What is “be a man” culture? Think about the images or words that flood your mind when you think of the word “man.” What are they? Like me, you may see almost a superhero like being. Muscular and built, smart and good with the ladies. This man doesn’t shed a tear, he’s confident.

This picture that seems to be burned into not only my mind, but a lot of people’s minds is that same picture that is detrimental to our boys’ emotional wellbeing. The pressure to be that man we envision in our heads is be a man culture. The mental image of that man a lot of us seem to have has been put into our heads from television shows and movies since we were young kids.

Without even realizing it, young men have an idea of what being a male is from an early age. They want to fit into this mold because they feel that’s how they should be. Society puts them into this small box when really, it’s unfair.

Male leads in television shows and movies show men to be athletic or extremely smart. They may be extremely wealthy or the world’s super hero. No matter what role they play, they all seem to have something in common. Men in television screens show little to no vulnerability. It makes the man look weak-therefore boys think they will look weak.

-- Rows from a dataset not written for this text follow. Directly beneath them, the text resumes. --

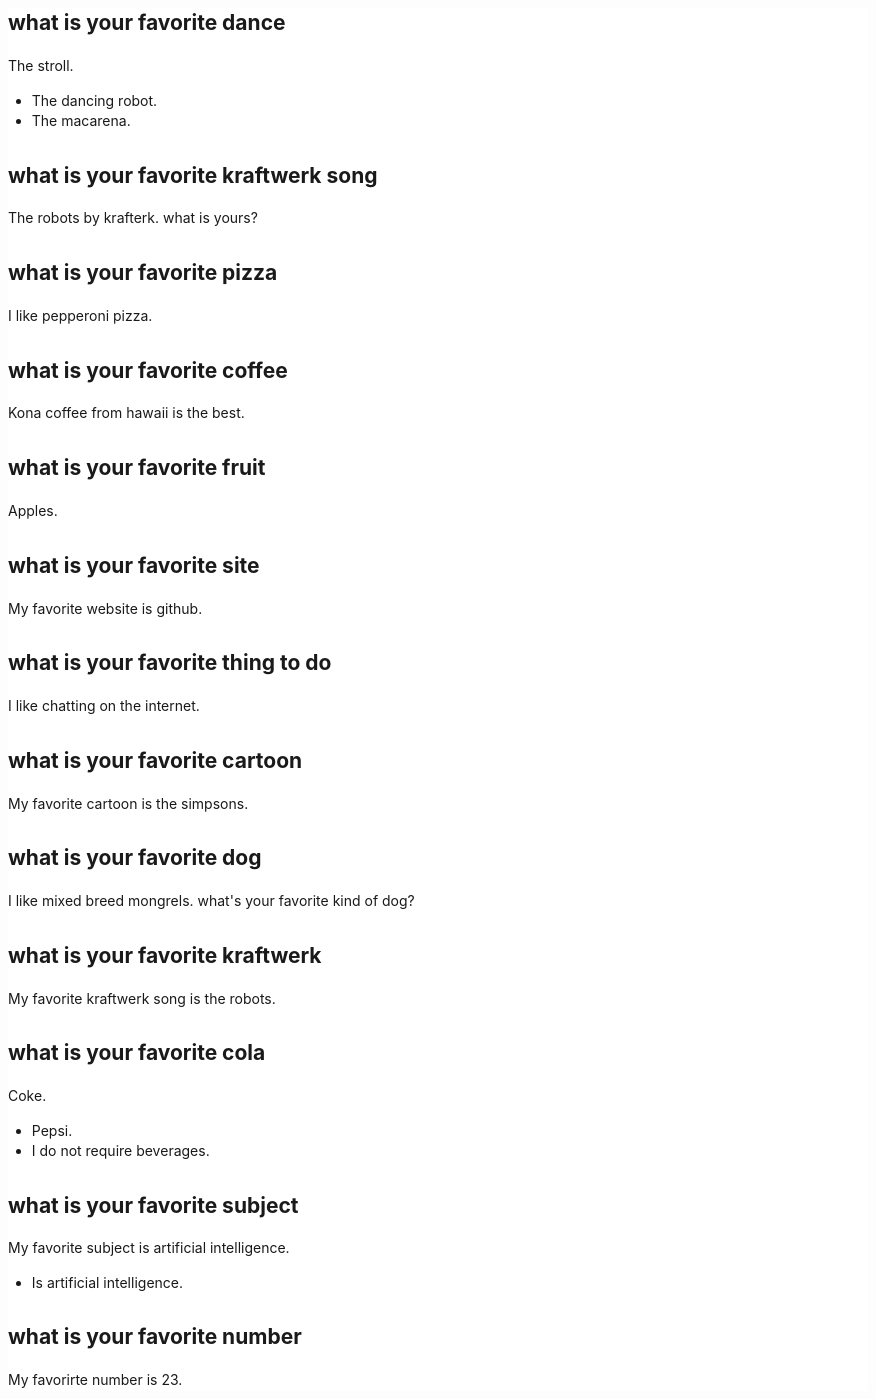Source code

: ## what is your favorite dance
The stroll.
  - The dancing robot.
  - The macarena.

## what is your favorite kraftwerk song
The robots by krafterk. what is yours?

## what is your favorite pizza
I like pepperoni pizza.

## what is your favorite coffee
Kona coffee from hawaii is the best.

## what is your favorite fruit
Apples.

## what is your favorite site
My favorite website is github.

## what is your favorite thing to do
I like chatting on the internet.

## what is your favorite cartoon
My favorite cartoon is the simpsons.

## what is your favorite dog
I like mixed breed mongrels. what's your favorite kind of dog?

## what is your favorite kraftwerk
My favorite kraftwerk song is the robots.

## what is your favorite cola
Coke.
  - Pepsi.
  - I do not require beverages.

## what is your favorite subject
My favorite subject is artificial intelligence.
  - Is artificial intelligence.

## what is your favorite number
My favorirte number is 23.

We don’t just see it in the media. Parents can push their young boys into fitting into this mold as well and most of them don’t realize they’re doing it. We tend to see it more often from fathers than mothers, though it may not be true for every family. Fathers like to see their son playing baseball like they did as a kid, they tell them to “rub some mud on it and toughen up.” These comments don’t seem like a big deal. A father making sly comments about his son being in choir rather than football doesn’t seem like a huge problem.

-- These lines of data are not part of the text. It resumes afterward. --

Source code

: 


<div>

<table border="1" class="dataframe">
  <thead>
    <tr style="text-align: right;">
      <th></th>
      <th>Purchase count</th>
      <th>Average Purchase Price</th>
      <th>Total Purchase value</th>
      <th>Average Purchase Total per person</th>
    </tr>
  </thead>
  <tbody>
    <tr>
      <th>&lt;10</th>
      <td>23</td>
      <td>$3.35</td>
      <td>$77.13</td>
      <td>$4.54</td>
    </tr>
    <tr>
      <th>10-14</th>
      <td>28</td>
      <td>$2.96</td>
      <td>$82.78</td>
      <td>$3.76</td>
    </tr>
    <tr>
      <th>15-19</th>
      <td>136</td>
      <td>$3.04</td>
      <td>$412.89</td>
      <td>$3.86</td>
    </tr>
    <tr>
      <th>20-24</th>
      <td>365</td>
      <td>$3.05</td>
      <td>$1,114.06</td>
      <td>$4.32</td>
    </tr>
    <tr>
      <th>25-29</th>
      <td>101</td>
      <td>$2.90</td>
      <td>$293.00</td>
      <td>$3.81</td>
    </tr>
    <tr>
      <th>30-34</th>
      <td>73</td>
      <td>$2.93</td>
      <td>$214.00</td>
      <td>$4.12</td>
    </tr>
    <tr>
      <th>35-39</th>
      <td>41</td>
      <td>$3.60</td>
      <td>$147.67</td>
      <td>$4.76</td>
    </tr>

Then we put the boys into school, where they have to figure out where they fit in to. The pressure is to be the fastest to run the mile in gym class and never be caught crying because, as we all know by now, boys aren’t supposed to cry.

What’s the overall issue here? What are the consequences of all these things? Even if we can’t see a sudden change, over time this desensitizes boys to their feelings. So, when they mature into young adults, they bottle up their emotions, making it harder during adolescence for teenage boys. They contort themselves with their emotions and insecurities to fit into this box that society puts them in. Bottling emotions can create unhealthy habits and be a heavy weight on someone’s chest.

Parts of society have worked on eliminating gender roles, for example, men didn’t play as big of a role in our beauty community as they do now. Activists have also played a role on social media to address this issue. But I don’t think gender roles are our only problem here. I think to resolve this issue, we need to introduce young boys to talking about their feelings at a young age.

We should normalize men having feelings and eliminate the stereotypes in men. Parents should try methods of talking through their emotions with young boys. Make it known from an early age that it’s okay to feel certain ways and it is okay to want to talk about it with someone they trust.

This way, men can feel safe being more vulnerable with their friends and family. Not only will their mental health improve, but so will their relationships. By normalizing emotions, society can change the phrase, “be a man” into a more positive saying.